One chapter of my new book is devoted to the reception of the historical-antiquarian works I study. As part of that I’ve been putting together a sprawling spreadsheet of the 4,000 or so persons known to have subscribed for scholarly texts published in Edinburgh between 1708 (when publication by subscription seems to have first been used by a Scottish printer) and 1740. This sort of data entry is not a glamorous exercise, by any means, but the reward of being able to see who cared about what book and when is well worth it.
Many heavy subscribers are unsurprising. David Freebairn the bookseller appears regularly, as do wealthy collectors like the Earls of Dundonald and Forfar or learned ones like Duncan Forbes of Culloden and James Erskine of Grange. Sometimes, though, you come across less familiar faces and it’s the reconstruction of their habits and contexts I’ve found most rewarding.
One name which appears on seven different subscription lists between 1708 and 1728, the heart of my period of study, is “Mr. David Drummond, Advocate”.
Drummond’s subscription history begins with volumes 1 and 2 of Mackenzie’s Lives and Characters (1708, 1711), continues with the two volumes of the Catholic historian Patrick Abercromby’s Martial Atchievements of the Scots Nation (1711, 1715), returns to the third and final volume of Mackenzie’s work (1722), and finishes off with James Freebairn’s translation of The Life of Mary Stewart, Queen of Scotland and France (1725) and a new edition of Robert Lindsay of Pitscottie’s History of Scotland (1728). Altogether, solid evidence of a man fascinated by the history of his country.

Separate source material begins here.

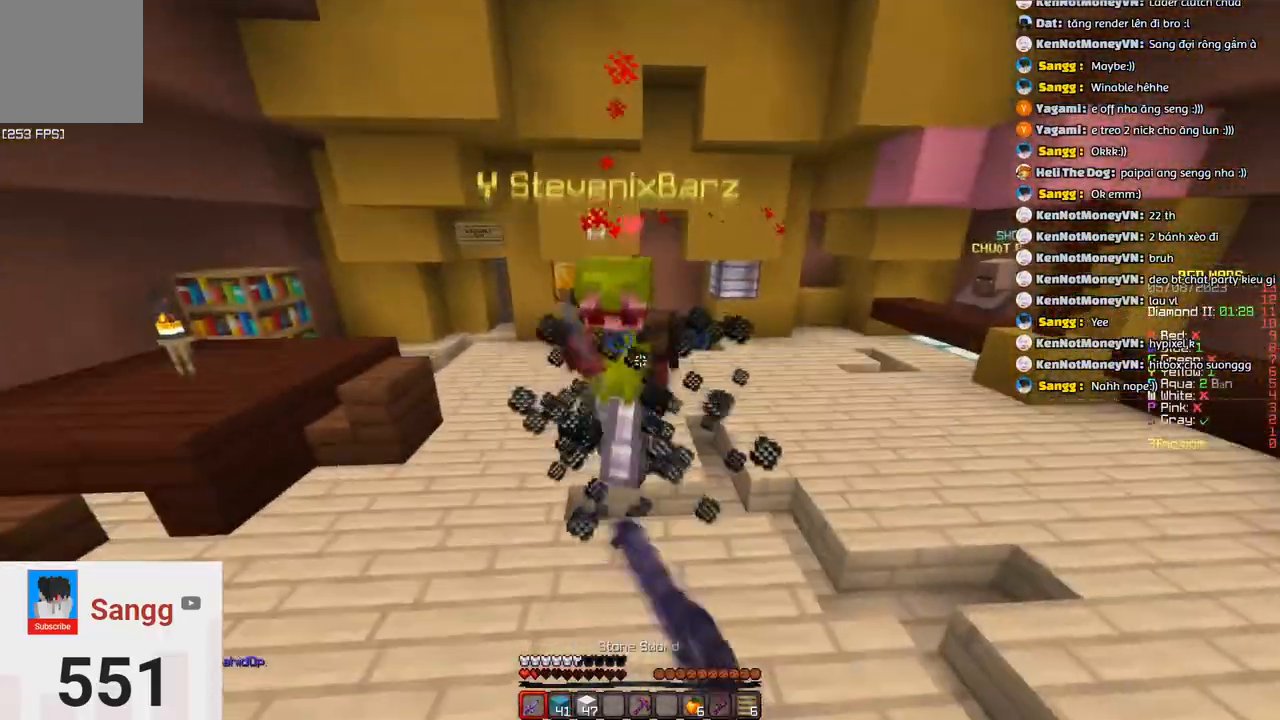
{"keys": ["w"]}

But who was Drummond? What sort of person was reading these books? The son of a minister, Drummond was a Jacobite and was imprisoned in the Edinburgh Tolbooth for “some time” beginning in December 1689. It may even have been during this imprisonment that he prepared a scribal copy of his cousin Viscount Strathallan’s genealogy of the Drummonds, early evidence of his historical interests. Although described as an advocate in the subscription lists, he had ceased to practice after refusing to take the Oaths of Loyalty to the Williamite regime, instead serving as treasurer to the Bank of Scotland and assisting in the management of the estates of his exiled kinsman, the arch-Jacobite Earl of Perth.
Drummond was also a friend of the Episcopal, Jacobite poet Archibald Pitcairne, who addressed several poems to him, as well being acquainted with Allan Ramsay and the other poets and gentlemen associated with the Royal Company of Archers, of which Drummond served as president in the fateful year of 1715. He died in February 1740, still treasurer of the Bank of Scotland, and left behind a son who he had sent to my own alma mater of Balliol College, Oxford, as a Snell Exhibitioner in 1717 (strongly suggesting the family were Episcopalians).

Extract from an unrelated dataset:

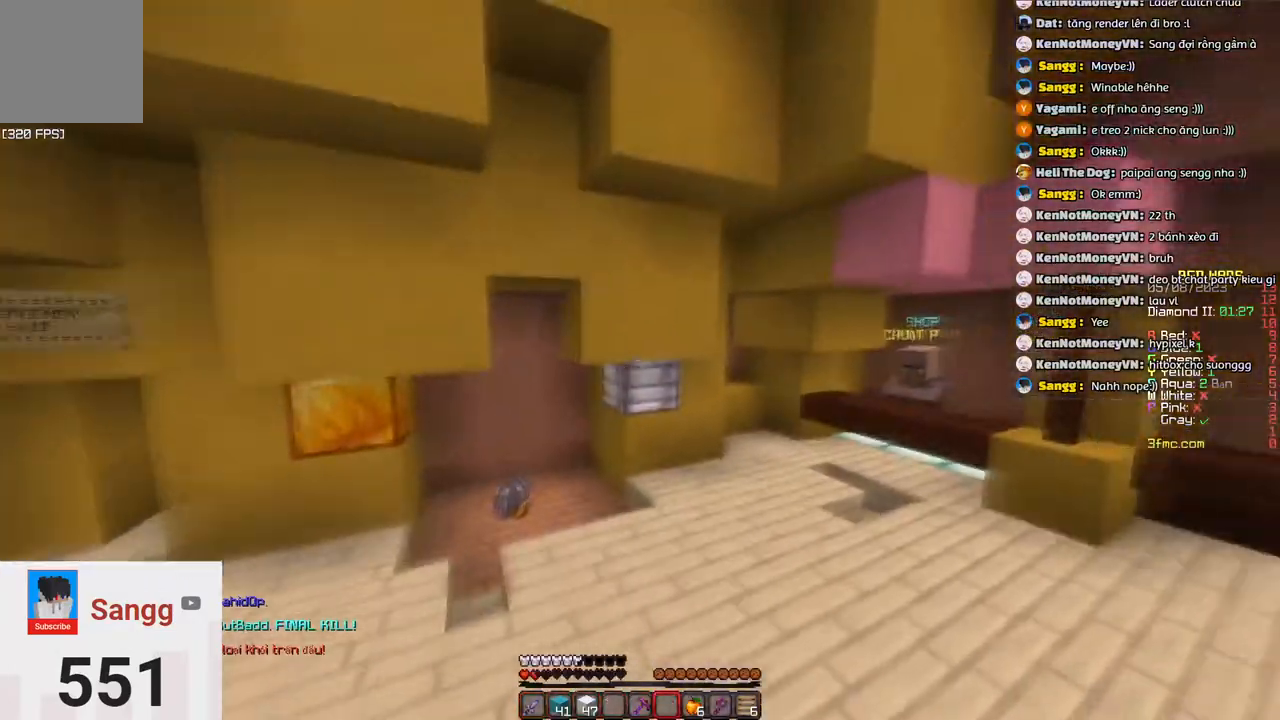
{"keys": ["w"], "events": [[166, "space", "up"], [483, "a", "up"]]}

On the one hand, a two-paragraph biography such as this one may seem like pretty thin soup on which to sup. But on the other, even these fragments can tell us a great detail. They reveal a man who was at the heart of early Enlightenment Scottish culture, with links to poets, historians, and politicians whose contributions defined Scotland in this period. In many ways, Drummond represents the revisionary image of early eighteenth-century Scotland which my new book will be arguing for: Episcopal, Jacobite, well-educated, with links to the north of Scotland, and deeply fascinated by his country’s past. The pleasure and the reward of working through the subscription lists I mentioned above lies in the snapshots they offer of people like Drummond: a forgotten reading public who devoured the publications I study.